Эта доктрина в достаточной степени знакома пишущим по-английски философам середины нашего века. Принимая данную систему представлений о языке и о смыслах как значимую, мы будем вынуждены согласиться с тем, что никакие этические, эстетические, идеологические, социальные или религиозные представления не могут не приниматься в расчет. Но отсюда же вытекает и еще одно следствие. Поскольку для Хаманна любая мысль и любая речь уже есть коммуникация, то это должна быть коммуникация между конкретными индивидами. Но если эти индивиды намерены понять друг друга настолько, насколько это возможно в земных условиях, им придется вчувствоваться в индивидуально значимые образы, в текстуру, неотделимую от того, что человек говорит или, если этот человек является художником, создает. Требовать слов или произведений искусства, которые были бы понятны кому угодно и где угодно, – вещь столь же абсурдная, как и поиск универсального языка. И худшим из всех возможных стандартов является так называемый bon sens, тот общечеловеческий здравый смысл, о коем одобрительно отзывался Дидро и который для Хаманна служит гарантией поверхностности, филистерства и той способной что угодно привести к общему знаменателю силы, которая любую значимую вещь превращает в одинаково серую банальность. Отсюда его стремление защищать эзотерику как таковую. Причиной в данном случае может служить попытка хоть как-то оправдать собственную склонность оставаться загадочным и непонятым, говорить, обращаясь при этом только к тем немногим, кто способен тебя понять, – однако он выстраивает на этом основании целую доктрину, согласно которой всякое искусство, всякое творчество есть тайна, и, если навязать ей правила и сделать ее достоянием широкой публики, она претерпевает необратимые изменения и деградирует: именно это преступление и совершили древние греки и современные французы, превратившие сугубо личный, индивидуальный и временами пугающий процесс в механическое ремесло, доступное каждому и в исполнении, и в понимании, с той разницей, что отныне обе эти составляющие ничего не стоят.
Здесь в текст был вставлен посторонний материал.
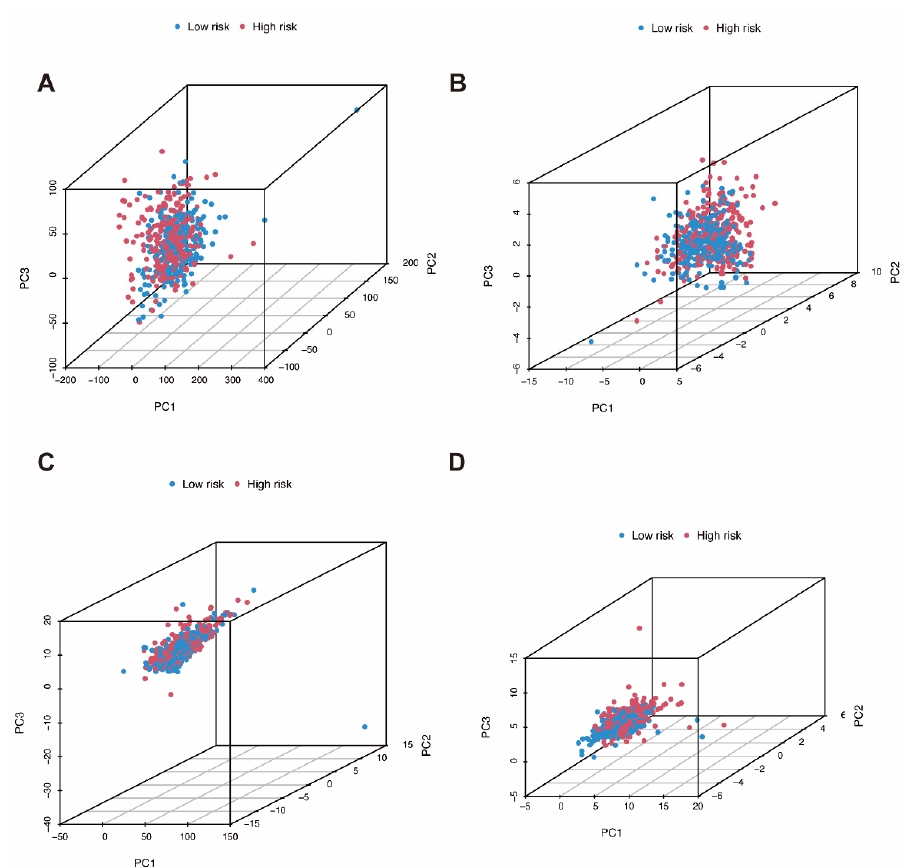
Figure 5. Principal component analysis. ( A ) The distribution of all genes. ( B ) The distribution of m7G-related genes. ( C ) The distribution of m7G-related lncRNAs. ( D ) The distribution of the m7G-related lncRNAs prognostic signature.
Всю свою жизнь Хаманн испытывал выраженную склонность к мистагогам, даже если прекрасно отдавал себе отчет в том, что имеет дело с шарлатаном, как в случае с облаченным в козью шкуру «пророком» по имени Кристоф Кауфман, сумевшим в какой-то мере заинтриговать и сбить с толку граждан Кёнигсберга, – у Хаманна завязались с ним отношения пусть и неоднозначные, но основанные на вполне искренней симпатии. Хаманну нравилось выступать в роли носителя тайного знания, человека, который и не рассчитывает на то, что его поймут как следовало бы, исполненного иронии Сократа, рыцаря-розенкрейцера, «апокрифической» сивиллы и прочих персонажей в том же духе[293]. Пускай он сам никогда и не высказывался прямо в этом смысле, но ему явно хотелось быть наставником в истинном знании, мудрецом, гуру, спасителем несчастных душ, угодивших в гигантскую сеть Просвещения.
Библиографическое примечание
Стандартными полными собраниями сочинений Хаманна принять считать следующие издания:
Труды: Johann Georg Hamann. Samtliche Werke, ed. Joseph Nadler (Vienna, 1949–1957), 6 Bd. В последний том включен весьма ценный комментированный указатель.
Письма: Johann Georg Hamann. Briefwechsel, ed. Walther Ziesemer und Arthur Henkel (Wisbaden und Frankfurt, 1855–1979), 6 Bd. К сожалению, указателя к этому изданию пока нет, но он готовится к изданию.
В тех ссылках на тексты Хаммана, которые я даю в постраничных примечаниях, эти издания будут обозначены соответственно литерами W и В, и отсылка в случае с каждым конкретным пассажем будет даваться на том, страницу и первую строку, следующим образом: w iii 145.13.